Tablet: Einsatz im Vertrieb immer beliebter

Übersetzt ins Deutsche bedeutet Tablet Schreibtafel oder Notizblock. Gerecht wird das dem flachen Computer, der spielend in jede Handtasche passt, nicht. Erst vier Jahre ist es her, seit das erste Tablet in großer Stückzahl vom Band lief: Apples iPad. Seitdem hat der handliche PC seinen Siegeszug angetreten. Die Nachfrage nach Tablets boomt, denn die schlanken Computer sind einfach und intuitiv zu bedienen, können überallhin mitgenommen werden und sind in der Verwendung äußerst vielseitig. Laut einer Bitkom-Analyse wird der Tablet-PC von 64 Prozent der Nutzer für das Schreiben und Lesen von E-Mails genutzt, kommt aber auch beim Surfen, Spielen und Online-Shopping, dem Anschauen von Fotos und dem Besuch von Social Media-Profilen zum Einsatz.

Tablet wird immer häufiger in Unternehmen eingesetzt

Aktuelle Entwicklungen zeigen, dass sich der PC aber nicht nur zum privaten Gebrauch eignet, sondern auch im Beruf. Immer mehr Unternehmen entdecken die Vorteile des Tablets im professionellen Umfeld. Vorreiter ist das Softwareunternehmen SAP, das bereits 2010 tausende Mitarbeiter mit den kompakten Geräten ausstattete. Nach und nach ziehen andere Unternehmen nach – nicht nur in der IT-Branche. Auch Wienerberger, ein Unternehmen, das sich auf Dach-, Wand- und Fassadenlösungen spezialisiert hat, stattete seine Außendienstmitarbeiter mit Tablets aus.

Neue Möglichkeiten für den Außendienst

Und genau in diesem Bereich könnten sich Tablets bald schon als unersetzlich erweisen. Insbesondere im Außendienst bietet der mobile Computer zahlreiche Möglichkeiten hinsichtlich Produktinformation und –präsentation.

Da die Handhabung komfortabler ist als die vieler (veralteter) Laptops, ist die Arbeit mit einem Tablet vor allem eines: Zeitsparend. Diese Geräte fahren zügig hoch und die Steuerung per Touchscreen stellt schnell alle wichtigen Funktionen bereit. Daten, egal, ob es sich dabei um Kunden-, Produkt- oder Prozessdaten handelt, werden zügig erfasst und auch Kundengespräche können direkt dokumentiert und an CRM-Prozesse angebunden werden.

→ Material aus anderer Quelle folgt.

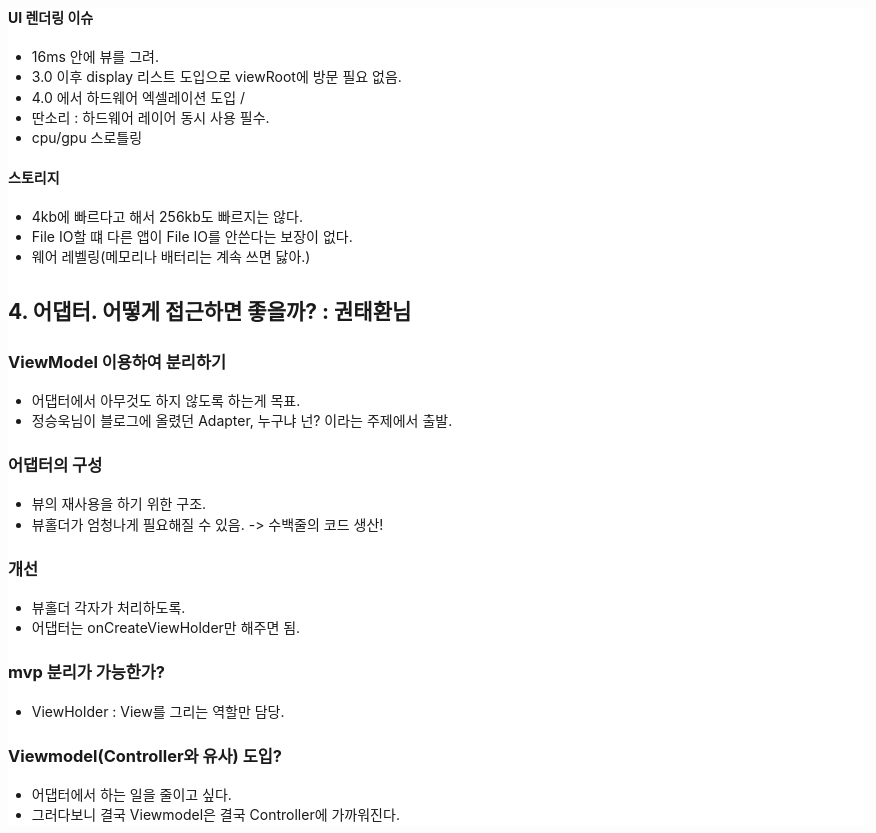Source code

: #### UI 렌더링 이슈
  - 16ms 안에 뷰를 그려.
  - 3.0 이후 display 리스트 도입으로 viewRoot에 방문 필요 없음.
  - 4.0 에서 하드웨어 엑셀레이션 도입 / 
  - 딴소리 : 하드웨어 레이어 동시 사용 필수.
  - cpu/gpu 스로틀링

#### 스토리지
  - 4kb에 빠르다고 해서 256kb도 빠르지는 않다.
  - File IO할 떄 다른 앱이 File IO를 안쓴다는 보장이 없다.
  - 웨어 레벨링(메모리나 배터리는 계속 쓰면 닳아.)


## 4. 어댑터. 어떻게 접근하면 좋을까? : 권태환님

### ViewModel 이용하여 분리하기
 - 어댑터에서 아무것도 하지 않도록 하는게 목표.
 - 정승욱님이 블로그에 올렸던 Adapter, 누구냐 넌? 이라는 주제에서 출발.
 

 ### 어댑터의 구성
  - 뷰의 재사용을 하기 위한 구조.
  - 뷰홀더가 엄청나게 필요해질 수 있음. -> 수백줄의 코드 생산!

### 개선
 - 뷰홀더 각자가 처리하도록.
 - 어댑터는 onCreateViewHolder만 해주면 됨.

### mvp 분리가 가능한가?
 - ViewHolder : View를 그리는 역할만 담당.


### Viewmodel(Controller와 유사) 도입?
 - 어댑터에서 하는 일을 줄이고 싶다.
 - 그러다보니 결국 Viewmodel은 결국 Controller에 가까워진다.



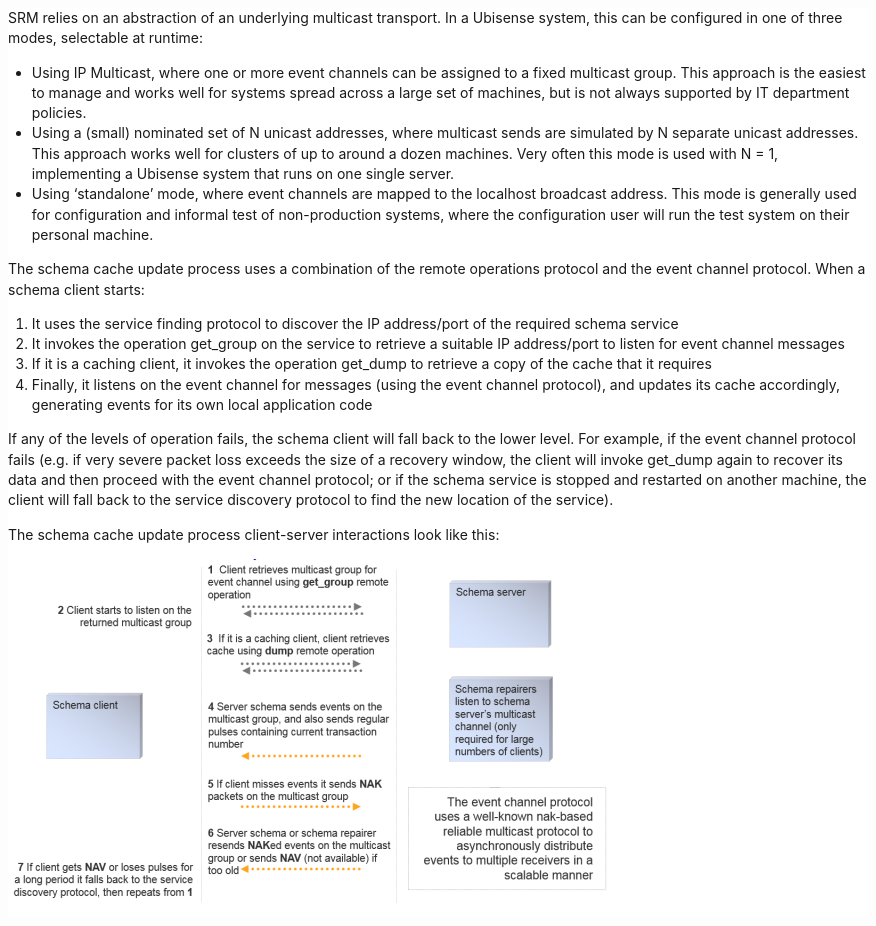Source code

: SRM relies on an abstraction of an underlying multicast transport. In a
Ubisense system, this can be configured in one of three modes, selectable at
runtime:

  * Using IP Multicast, where one or more event channels can be assigned to a fixed multicast group. This approach is the easiest to manage and works well for systems spread across a large set of machines, but is not always supported by IT department policies.
  * Using a (small) nominated set of N unicast addresses, where multicast sends are simulated by N separate unicast addresses. This approach works well for clusters of up to around a dozen machines. Very often this mode is used with N = 1, implementing a Ubisense system that runs on one single server. 
  * Using ‘standalone’ mode, where event channels are mapped to the localhost broadcast address. This mode is generally used for configuration and informal test of non-production systems, where the configuration user will run the test system on their personal machine.

The schema cache update process uses a combination of the remote operations
protocol and the event channel protocol. When a schema client starts:

  1. It uses the service finding protocol to discover the IP address/port of the required schema service
  2. It invokes the operation get_group on the service to retrieve a suitable IP address/port to listen for event channel messages
  3. If it is a caching client, it invokes the operation get_dump to retrieve a copy of the cache that it requires
  4. Finally, it listens on the event channel for messages (using the event channel protocol), and updates its cache accordingly, generating events for its own local application code

If any of the levels of operation fails, the schema client will fall back to
the lower level. For example, if the event channel protocol fails (e.g. if
very severe packet loss exceeds the size of a recovery window, the client will
invoke get_dump again to recover its data and then proceed with the event
channel protocol; or if the schema service is stopped and restarted on another
machine, the client will fall back to the service discovery protocol to find
the new location of the service).

The schema cache update process client-server interactions look like this:

![](../../../images/Protocols_2_604x354.png)
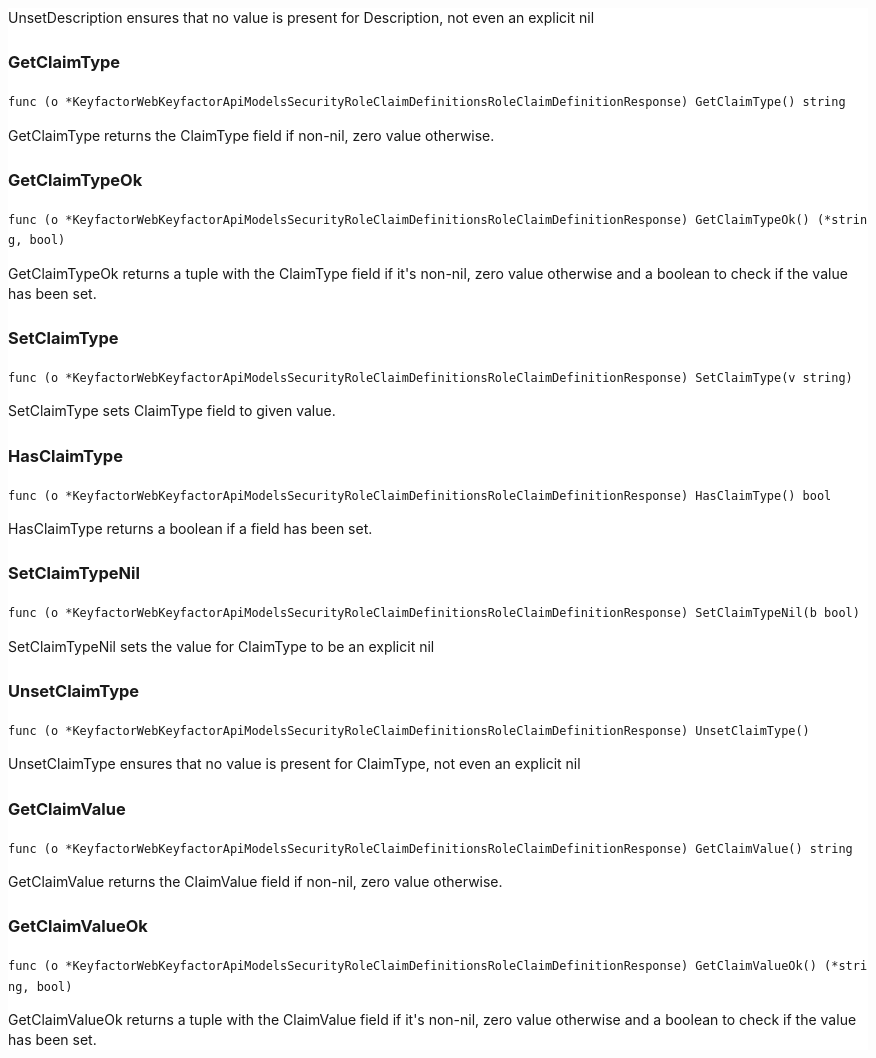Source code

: UnsetDescription ensures that no value is present for Description, not even an explicit nil
### GetClaimType

`func (o *KeyfactorWebKeyfactorApiModelsSecurityRoleClaimDefinitionsRoleClaimDefinitionResponse) GetClaimType() string`

GetClaimType returns the ClaimType field if non-nil, zero value otherwise.

### GetClaimTypeOk

`func (o *KeyfactorWebKeyfactorApiModelsSecurityRoleClaimDefinitionsRoleClaimDefinitionResponse) GetClaimTypeOk() (*string, bool)`

GetClaimTypeOk returns a tuple with the ClaimType field if it's non-nil, zero value otherwise
and a boolean to check if the value has been set.

### SetClaimType

`func (o *KeyfactorWebKeyfactorApiModelsSecurityRoleClaimDefinitionsRoleClaimDefinitionResponse) SetClaimType(v string)`

SetClaimType sets ClaimType field to given value.

### HasClaimType

`func (o *KeyfactorWebKeyfactorApiModelsSecurityRoleClaimDefinitionsRoleClaimDefinitionResponse) HasClaimType() bool`

HasClaimType returns a boolean if a field has been set.

### SetClaimTypeNil

`func (o *KeyfactorWebKeyfactorApiModelsSecurityRoleClaimDefinitionsRoleClaimDefinitionResponse) SetClaimTypeNil(b bool)`

 SetClaimTypeNil sets the value for ClaimType to be an explicit nil

### UnsetClaimType
`func (o *KeyfactorWebKeyfactorApiModelsSecurityRoleClaimDefinitionsRoleClaimDefinitionResponse) UnsetClaimType()`

UnsetClaimType ensures that no value is present for ClaimType, not even an explicit nil
### GetClaimValue

`func (o *KeyfactorWebKeyfactorApiModelsSecurityRoleClaimDefinitionsRoleClaimDefinitionResponse) GetClaimValue() string`

GetClaimValue returns the ClaimValue field if non-nil, zero value otherwise.

### GetClaimValueOk

`func (o *KeyfactorWebKeyfactorApiModelsSecurityRoleClaimDefinitionsRoleClaimDefinitionResponse) GetClaimValueOk() (*string, bool)`

GetClaimValueOk returns a tuple with the ClaimValue field if it's non-nil, zero value otherwise
and a boolean to check if the value has been set.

Tablet-Präsentationen werden als innovativ wahrgenommen

Somit bietet der handliche PC Vorteile sowohl im Pre-, als auch im Bereich Aftersales. Während Kundenangebote und Kalkulationen leicht erstellt und abgerufen werden können, gibt es noch während des Kundengesprächs die Möglichkeit, häufig angeführte Punkte nochmals anzuzeigen. Der Dialog mit dem Kunden kann so zielgerichtet und effektiv gestaltet werden, so dass beide Seiten profitieren. Für all jene, die in ihrem beruflichen Alltag sehr viel schreiben müssen, kann jedoch ein Laptop die bessere Alternative darstellen, da das Schreiben mit dem Tablet sehr viel Fingerspitzengefühl erfordert.

Vor allem in puncto Präsentation hat das Tablet mit interaktiven Elementen und professionellen, attraktiven Gestaltungsmöglichkeiten viele Vorteile. Das wirkt auch auf den Kunden innovativ und professionell. Zudem können alle relevanten Informationen zeitnah und unkompliziert übertragen oder kommuniziert werden. Eine sinnvolle Ergänzung sind dabei nicht zuletzt Apps, etwa für das Anzeigen von Präsentationen, das Abspeichern von Visitenkarten oder zum Eintragen von Business-Terminen.